KOPERASI adalah badan usaha atau organisasi yang dimiliki dan dioperasikan oleh para anggotanya untuk memenuhi kepentingan bersama di bidang ekonomi.
Secara umum, koperasi dapat diartikan sebagai badan usaha yang dimiliki serta dikelola para anggotanya. Namun, ada pengertian lain dari koperasi menurut beberapa ahli. Salah satunya dari Bapak Koperasi, Mohammad Hatta. Menurutnya, koperasi adalah usaha bersama guna memperbaiki atau meningkatkan kehidupan atau taraf ekonomi berlandaskan asas tolong menolong.
Sementara itu, Arifinal Chaniago mengartikan koperasi sebagai suatu perkumpulan yang bekerja sama dalam menjalankan sebuah usaha secara kekeluargaan guna meningkatkan kesejahteraan anggotanya. Pengelolaan sebuah koperasi, para anggotanya dapat dengan bebas untuk keluar dan masuk dari badan usaha tersebut.
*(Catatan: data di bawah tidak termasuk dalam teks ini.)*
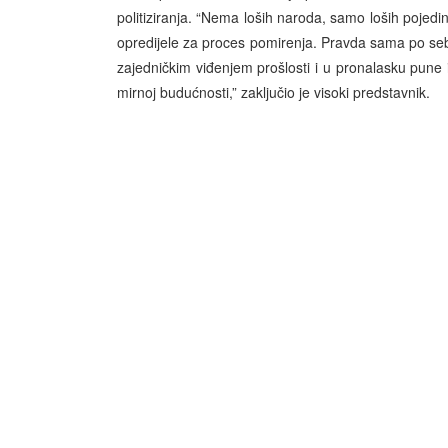
politiziranja. “Nema loših naroda, samo loših pojedin
opredijele za proces pomirenja. Pravda sama po sebi
zajedničkim viđenjem prošlosti i u pronalasku pune i
mirnoj budućnosti,” zaključio je visoki predstavnik.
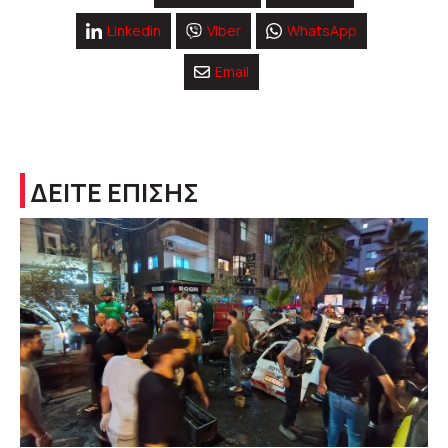
Linkedin
Viber
WhatsApp
Email
ΔΕΙΤΕ ΕΠΙΣΗΣ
Arti koperasi oleh Munkner adalah organisasi berasaskan tolong menolong yang mengelola ‘urusniaga’ secara berkelompok. Tujuannya meningkatkan urusan ekonomi, berbeda dengan asas gotong royong yang bertujuan membangun kebutuhan sosial.
Sementara itu berdasarkan Undang-undang (UU) Nomor 25 Tahun 1992 tentang Perkoperasian, koperasi adalah badan usaha yang beranggotakan orang-seorang atau badan hukum koperasi dengan melandaskan kegiatannya berdasar prinsip koperasi, sekaligus sebagai gerakan ekonomi rakyat atas asas kekeluargaan.
Sejarah Koperasi
Dikutip dari laman Kementerian Koperasi dan UKM, cikal bakal koperasi di Indonesia berawal pada 1986. Saat itu, konsep koperasi diperkenalkan oleh Patih R Aria Wiria Atmaja. Kala itu, Patih Aria melihat banyak masalah sosial dari para pegawai negeri atau priayi. Mereka terjerat utang karena bunga yang tinggi dari rentenir. Patih Aria lalu mendirikan bank pegawai negeri di Purwokerto. Dia ingin menerapkan pola koperasi kredit ala Jerman agar pegawai negeri tak perlu lagi berurusan dengan rentenir. Konsep ini dikembangkan oleh seorang residen Belanda bernama De Wolffvan Westeroode. Dia mengajukan perubahan Bank Pertolongan Tabungan menjadi Bank Pertolongan, Tabungan, dan Pertanian. Tujuan Koperasi
Tujuan Koperasi
· Untuk meningkatkan taraf hidup anggota koperasi dan masyarakat di sekitarnya.
Baca Juga: Apa Itu Perusahaan Manufaktur? Pengertian, Sistem Kerja, dan Contohnya
· Untuk membantu kehidupan para anggota koperasi dalam hal ekonomi.
· Membantu pemerintah dalam mewujudkan masyarakat yang adil dan makmur.
· Koperasi juga berperan serta dalam membangun tatanan perekonomian nasional.
Tidak hanya untuk anggota, koperasi juga memiliki peran penting bagi para konsumen atau pelanggannya. Maka koperasi dilihat dari masing-masing kepentingannya bertujuan untuk:
· Bagi produsen, bisa menawarkan barang dengan harga yang cukup tinggi.
· Bagi konsumen, bisa memperoleh barang baik dengan harga yang lebih rendah.